|Title||Teacher, Traveler, Politician, and Midwife: The Many Roles of Medieval Women|
|Date/Time||Thursday 7 July 2022: 11.15-12.45|
|Organiser||IMC Programming Committee|
|Moderator/Chair||Anaïs Waag, School of History & Heritage, University of Lincoln|
|Paper 1606-a||On the Border of Worlds: The Ambivalent Role of Midwives among the Early Medieval Slavs - An Archaeological Study
Patrycja Godlewska, Szkoła Doktorsk Nauk Humanistycznych, Teologicznych i Artystycznych Academia Artium Humaniorum, Uniwersytet Mikołaja Kopernika w Toruniu
Index Terms: Archaeology - General; Gender Studies; Pagan Religions; Women's Studies
|Paper 1606-b||Scholars and Sages of the Medieval World: Muslim Women as Teachers
Bilal Ahmad, Department of Comparative Religion, International Islamic University, Islamabad
Index Terms: Gender Studies; Islamic and Arabic Studies; Religious Life
|Paper 1606-c||Wouldn't It Be Nice to Marry the Luxembourger Princess?: Creating or Breaking Down the Borders?
Zuzana Bolerazká, Katolická teologická fakulta, Univerzita Karlova, Praha
Index Terms: Canon Law; Mentalities; Social History; Women's Studies
|Paper 1606-d||Female Travelers' Agency and Diverse Practices in Late Antiquity: A Critique of the Turners' Model of Pilgrimage
Fiona Chen, Yale Divinity School, Yale University
Index Terms: Gender Studies; Literacy and Orality; Liturgy; Women's Studies
Medieval reality is a duality and a theatre of many actors. The midwife acted as a theatrical dresser. They could not be seen or heard. They represented two worlds, yet belonged to neither really. Their position was ambivalent, borderline, transcendent. At the same time alienated, but not excluded. They crossed the boundaries between life and death, often paying the ultimate price. In the archaeological material from the graves, we will not find evidence of the profession of the deceased, but certain artefacts, such as spindle, may give us some idea of it.
While pre-modern scholarship was generally male-dominated and very few women would find themselves a niche there, medieval Muslim women seem to have fared better than their sisters in other societies. It was the gender border that kept most women out of the scholars' fraternity. The freedom to learn and teach that Muslim women have had over the centuries has been highlighted in some excellent overviews by scholars like Saeed in her Transmission, Bewley in her Muslim Women, Roded's Women in Islamic Biographical Collections, Aliyah's 'Great Women', Künkler's 'Women as Religious Authorities' and Nadwi in his al-Muhaddithat, to name a few. If there is one thing that they all illustrate, it is the fact that Muslim women were an integral part of the transmission of religious knowledge from the time of the Prophet (peace be upon him) himself, especially hadīth or his traditions.

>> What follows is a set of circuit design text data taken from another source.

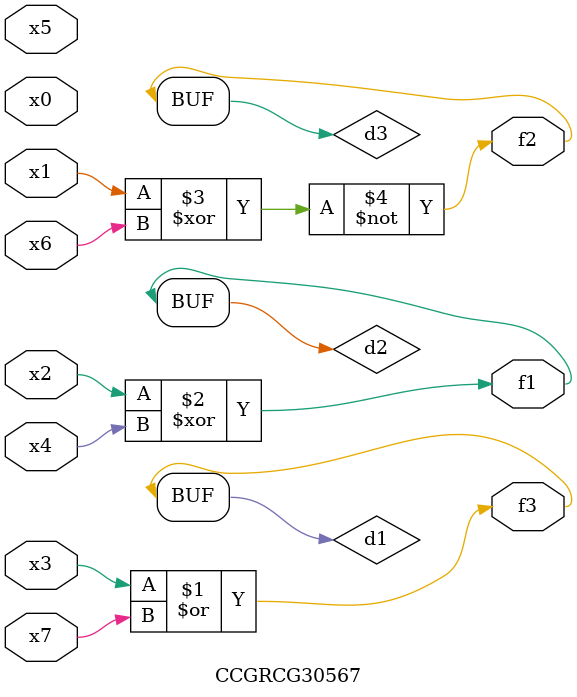
<source format=v>
module CCGRCG30567(
	input x0, x1, x2, x3, x4, x5, x6, x7,
	output f1, f2, f3
);

	wire d1, d2, d3;

	or (d1, x3, x7);
	xor (d2, x2, x4);
	xnor (d3, x1, x6);
	assign f1 = d2;
	assign f2 = d3;
	assign f3 = d1;
endmodule

</source>
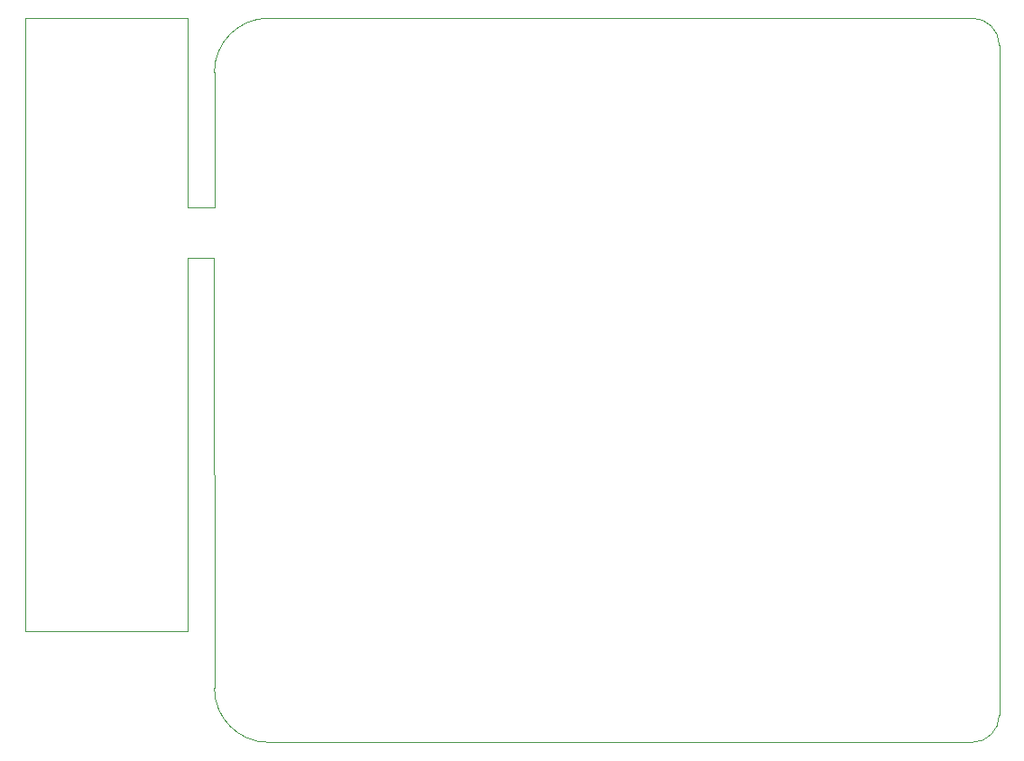
<source format=gbr>
G04 #@! TF.GenerationSoftware,KiCad,Pcbnew,(5.1.5)-3*
G04 #@! TF.CreationDate,2020-10-17T15:18:02-04:00*
G04 #@! TF.ProjectId,VFO-002,56464f2d-3030-4322-9e6b-696361645f70,1*
G04 #@! TF.SameCoordinates,Original*
G04 #@! TF.FileFunction,Profile,NP*
%FSLAX46Y46*%
G04 Gerber Fmt 4.6, Leading zero omitted, Abs format (unit mm)*
G04 Created by KiCad (PCBNEW (5.1.5)-3) date 2020-10-17 15:18:02*
%MOMM*%
%LPD*%
G04 APERTURE LIST*
%ADD10C,0.100000*%
G04 APERTURE END LIST*
D10*
X109220000Y-126420000D02*
X109195000Y-86025000D01*
X182880000Y-128960000D02*
X182880000Y-66040000D01*
X180340000Y-63500000D02*
X114300000Y-63500000D01*
X109220000Y-68580000D02*
X109220000Y-81280000D01*
X114300000Y-131500000D02*
X180340000Y-131500000D01*
X182880000Y-128960000D02*
G75*
G02X180340000Y-131500000I-2540000J0D01*
G01*
X180340000Y-63500000D02*
G75*
G02X182880000Y-66040000I0J-2540000D01*
G01*
X109220000Y-68580000D02*
G75*
G02X114300000Y-63500000I5080000J0D01*
G01*
X114300000Y-131500000D02*
G75*
G02X109220000Y-126420000I0J5080000D01*
G01*
X91440000Y-121100000D02*
X91440000Y-63500000D01*
X106680000Y-121100000D02*
X91440000Y-121100000D01*
X106680000Y-86025000D02*
X106680000Y-121100000D01*
X109195000Y-86025000D02*
X106680000Y-86025000D01*
X106680000Y-81280000D02*
X109220000Y-81280000D01*
X106680000Y-63500000D02*
X106680000Y-81280000D01*
X91440000Y-63500000D02*
X106680000Y-63500000D01*
M02*

</source>
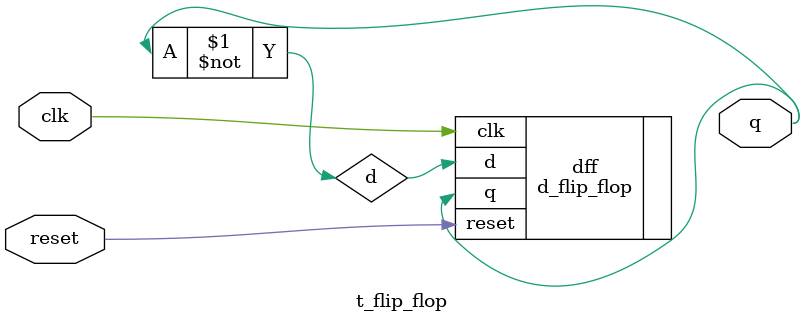
<source format=v>
module t_flip_flop(q, clk, reset);

output q;
input clk, reset;

wire d;

d_flip_flop dff(.q(q), .d(d), .clk(clk), .reset(reset));

not n1(d, q);

endmodule
</source>
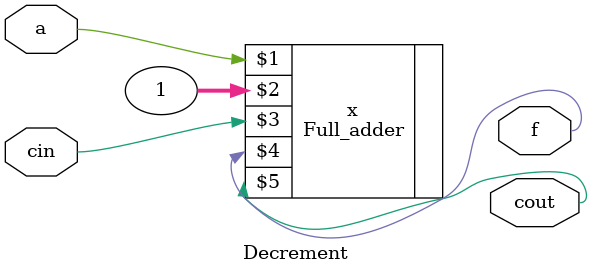
<source format=v>
module Decrement (a,cin,f,cout);
	input a,cin;
	output f,cout;
	Full_adder x (a,1,cin,f,cout);
endmodule

</source>
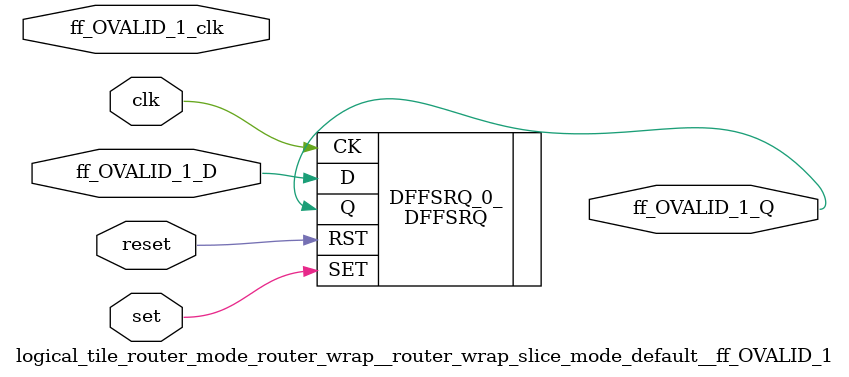
<source format=v>
`default_nettype none

module logical_tile_router_mode_router_wrap__router_wrap_slice_mode_default__ff_OVALID_1(set,
                                                                                         reset,
                                                                                         clk,
                                                                                         ff_OVALID_1_D,
                                                                                         ff_OVALID_1_Q,
                                                                                         ff_OVALID_1_clk);
//----- GLOBAL PORTS -----
input [0:0] set;
//----- GLOBAL PORTS -----
input [0:0] reset;
//----- GLOBAL PORTS -----
input [0:0] clk;
//----- INPUT PORTS -----
input [0:0] ff_OVALID_1_D;
//----- OUTPUT PORTS -----
output [0:0] ff_OVALID_1_Q;
//----- CLOCK PORTS -----
input [0:0] ff_OVALID_1_clk;

//----- BEGIN wire-connection ports -----
wire [0:0] ff_OVALID_1_D;
wire [0:0] ff_OVALID_1_Q;
wire [0:0] ff_OVALID_1_clk;
//----- END wire-connection ports -----


//----- BEGIN Registered ports -----
//----- END Registered ports -----



// ----- BEGIN Local short connections -----
// ----- END Local short connections -----
// ----- BEGIN Local output short connections -----
// ----- END Local output short connections -----

	DFFSRQ DFFSRQ_0_ (
		.SET(set),
		.RST(reset),
		.CK(clk),
		.D(ff_OVALID_1_D),
		.Q(ff_OVALID_1_Q));

endmodule
// ----- END Verilog module for logical_tile_router_mode_router_wrap__router_wrap_slice_mode_default__ff_OVALID_1 -----

//----- Default net type -----
`default_nettype wire




</source>
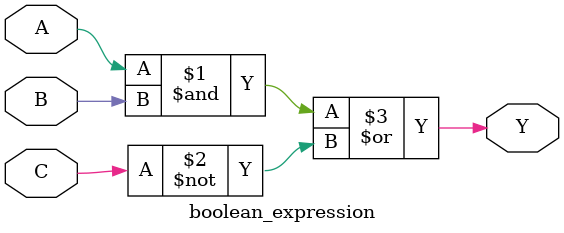
<source format=sv>
`timescale 1ns / 1ps
module boolean_expression(A, B, C, Y);
    input  A, B, C;  
    output Y;
  
    assign Y = (A & B) | (~C);
endmodule

</source>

Marriages have always been a kind of promise of a common future, not only in a romantic sense but also in a purely practical sense. It was not just a union between a man and a woman, as it often perceived contemporarily. It was a union of entire families. While marriages may have been contracted for objective reasons it must always be assumed that they were not just an immediate solution. In order to understand medieval society and the political situation, it is therefore imperative to pay attention to the consequences of marriage when conducting research on it. This study will attempt to summarise the lives of the last princesses of the House of Luxembourg, their significance in this process and how essential women's contacts with relatives were and that the family's matrimonial politics did not really end with the wedding ceremony.
Our contemporary understanding of pilgrimage was largely shaped by the anthropological work of Victor and Edith Turner in the 20th century. However, their paradigm, together with ancient sources that condemn the travels undertaken by women, create the false image that female travellers were a rarity and their endeavours were looked down upon by their contemporaries. In this paper, I demonstrate that based on the travelling narratives from late antiquity, there was no clear boundary between the intellectual and the material aspects of pilgrimage. Female travellers in late antiquity used their own agency to participate in pilgrimage as they saw fit: some were not only active contributors in an intellectual project that asserted the legitimacy of doctrines and the biblical text, but also patronesses of the pilgrimage economy.